From the Farmington Daily Times

FARMINGTON — Hampered by low natural gas and crude oil prices and leery of pending revisions of federal regulations intended to tighten oil and gas industry regulations, San Juan County operators are making payroll cuts and closing wells as they struggle to keep running.

Tom Mullins, owner/operator of Synergy Operations LLC in Farmington for more than 20 years, has worked through previous bust cycles. But this one has had staying power and the loss of revenue from a reduction in severance taxes already has hurt local and state budgets, he said. And the proposed changes to federal regulations will multiply the negative impact, he added.

Mullins said that 75 percent of the natural gas wells in the San Juan Basin qualify as marginal, according to the federal government’s measurement. Wells that produce fewer than 90 Mcf — an Mcf is a thousand cubic feet of natural gas — a day are classified as marginal. Older, low-volume natural gas wells in the basin produce an average of 35 Mcf a day, and are at risk of being temporarily closed if currently proposed federal rules, including the Bureau of Land Management’s propose update of the venting and flaring rule, are finalized later this year, he said.
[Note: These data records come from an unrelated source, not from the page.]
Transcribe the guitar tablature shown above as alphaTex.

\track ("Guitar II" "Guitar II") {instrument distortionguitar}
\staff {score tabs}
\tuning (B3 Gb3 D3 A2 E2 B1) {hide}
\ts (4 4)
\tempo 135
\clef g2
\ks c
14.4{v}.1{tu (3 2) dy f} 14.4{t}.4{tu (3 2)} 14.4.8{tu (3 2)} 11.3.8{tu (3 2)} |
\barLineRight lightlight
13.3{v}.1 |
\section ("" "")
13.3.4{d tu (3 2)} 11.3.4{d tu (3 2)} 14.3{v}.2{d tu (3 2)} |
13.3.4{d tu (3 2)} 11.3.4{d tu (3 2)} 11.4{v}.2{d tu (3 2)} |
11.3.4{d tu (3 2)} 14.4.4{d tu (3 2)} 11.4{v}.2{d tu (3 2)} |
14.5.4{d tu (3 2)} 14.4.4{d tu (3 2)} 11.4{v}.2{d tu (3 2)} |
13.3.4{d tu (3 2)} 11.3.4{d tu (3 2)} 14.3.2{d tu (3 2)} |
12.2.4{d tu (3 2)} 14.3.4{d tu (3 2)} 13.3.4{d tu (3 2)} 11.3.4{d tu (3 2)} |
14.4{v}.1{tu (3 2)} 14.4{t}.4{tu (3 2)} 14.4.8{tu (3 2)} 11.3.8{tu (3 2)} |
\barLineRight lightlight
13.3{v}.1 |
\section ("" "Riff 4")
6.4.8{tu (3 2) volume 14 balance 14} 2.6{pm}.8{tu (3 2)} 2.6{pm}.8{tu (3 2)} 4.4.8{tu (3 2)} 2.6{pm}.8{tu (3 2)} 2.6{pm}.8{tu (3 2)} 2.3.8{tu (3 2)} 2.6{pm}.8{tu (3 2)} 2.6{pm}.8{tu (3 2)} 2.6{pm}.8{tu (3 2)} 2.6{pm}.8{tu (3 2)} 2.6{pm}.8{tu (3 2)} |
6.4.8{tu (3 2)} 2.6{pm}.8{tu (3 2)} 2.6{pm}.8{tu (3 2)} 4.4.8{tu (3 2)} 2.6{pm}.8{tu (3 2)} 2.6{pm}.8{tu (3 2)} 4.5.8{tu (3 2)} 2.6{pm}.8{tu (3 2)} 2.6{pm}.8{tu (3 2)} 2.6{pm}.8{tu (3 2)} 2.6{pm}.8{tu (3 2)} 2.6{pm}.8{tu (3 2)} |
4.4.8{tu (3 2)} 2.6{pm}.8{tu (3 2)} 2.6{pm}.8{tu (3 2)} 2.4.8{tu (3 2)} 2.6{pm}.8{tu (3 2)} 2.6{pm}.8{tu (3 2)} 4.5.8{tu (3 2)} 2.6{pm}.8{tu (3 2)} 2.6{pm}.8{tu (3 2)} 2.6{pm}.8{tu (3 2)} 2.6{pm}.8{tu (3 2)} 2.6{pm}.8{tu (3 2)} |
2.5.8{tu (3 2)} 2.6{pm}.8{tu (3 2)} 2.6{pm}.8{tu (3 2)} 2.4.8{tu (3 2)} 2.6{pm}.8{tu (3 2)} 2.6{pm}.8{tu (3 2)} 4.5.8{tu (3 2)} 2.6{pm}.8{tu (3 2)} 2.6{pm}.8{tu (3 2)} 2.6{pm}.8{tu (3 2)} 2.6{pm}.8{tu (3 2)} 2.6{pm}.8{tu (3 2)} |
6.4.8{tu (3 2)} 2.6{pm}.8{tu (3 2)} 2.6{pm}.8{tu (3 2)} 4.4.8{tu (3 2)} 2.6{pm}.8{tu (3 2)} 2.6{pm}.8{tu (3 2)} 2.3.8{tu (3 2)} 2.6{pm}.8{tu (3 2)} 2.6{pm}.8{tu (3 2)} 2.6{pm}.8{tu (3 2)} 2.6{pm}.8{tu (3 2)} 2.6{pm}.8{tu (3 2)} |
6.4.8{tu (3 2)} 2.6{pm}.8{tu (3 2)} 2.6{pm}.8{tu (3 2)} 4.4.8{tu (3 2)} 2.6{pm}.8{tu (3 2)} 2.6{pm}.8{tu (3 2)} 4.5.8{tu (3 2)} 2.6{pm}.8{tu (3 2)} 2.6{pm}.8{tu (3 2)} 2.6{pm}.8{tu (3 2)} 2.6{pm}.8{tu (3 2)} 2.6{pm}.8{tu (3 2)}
Twenty-five percent of the basin’s natural gas wells are “cash-flow negative” at $2 per Mcf, according to New Mexico Oil and Gas Association spokesman Wally Drangmeister. Natural gas was selling on the commodities market for $1.85 per Mcf on March 16.

Drangmeister said an additional 12.5 percent of wells would qualify as “uneconomic” under proposed federal regulations that include the updated BLM venting and flaring rule. The BLM rule would require operators to retrofit their natural gas facilities with stronger pollution controls such as low-bleed pneumatic valve controls. He said it would cost, roughly, $5,000 per well to comply.

Drangmeister said the total — 37.5 percent of the wells in the basin — are at risk of being plugged or closed permanently by the double whammy of low natural gas prices and the impact of the pending BLM rule changes.

“Yes, this financial stress is severe. (Commodities prices alone) are making impacts on everyone who produces natural gas in the San Juan Basin,” Drangmeister said. “If you’re temporarily shutting wells in, it’s no small feat. You still have operating and maintenance costs with no revenue. (The cost of) these lower producing wells really add up.”

And as operators cut production, government loses tax revenue. In fiscal year 2014, San Juan County alone delivered $349 million to the state’s general fund. And, of that total, $45 million came from marginal wells, Drangmeister said.

Mullins said his company temporarily closed 15 percent of its production on March 1. Synergy is down to three employees. He laid off five workers over the last year, which allowed him to continue operating, he said.

And, Mullins said, the persistently low market prices for natural gas only makes the misery worse.

A price per Mcf is set monthly and daily on something called the “San Juan Basin Inside,” which is regulated by the  Federal Energy Regulatory Commission, and generally sets a lower price that market prices, Mullins said. The March 2016 monthly price for natural gas was $1.52 per Mcf. The last time prices were lower was in October 2001, Mullins said, when an Mcf sold for $1.37.

Mullins is also Independent Petroleum Association of New Mexico board vice president, representing the northern half of the state.

The Roswell-based organization, with a membership of about 300 independent oil and natural gas producers, promotes education about the industry — especially the industry taxes and fees that go to the state’s general fund — and promotes legislation that supports the oil and gas sector.

A recent bill sponsored by state Rep. James Strickler, R-Farmington, sought to offer oil and gas companies some relief, but it did not survive the 30-day session. Strickler’s bill was aimed at adjusting Severance Tax and Emergency School Tax rates for oil and gas wells that produce fewer than 10 barrels of oil or 60 Mcf of natural gas per day.

But Mullins said the ultimate misery is still to come. The boom in shale oil production has had an impact on the natural gas market.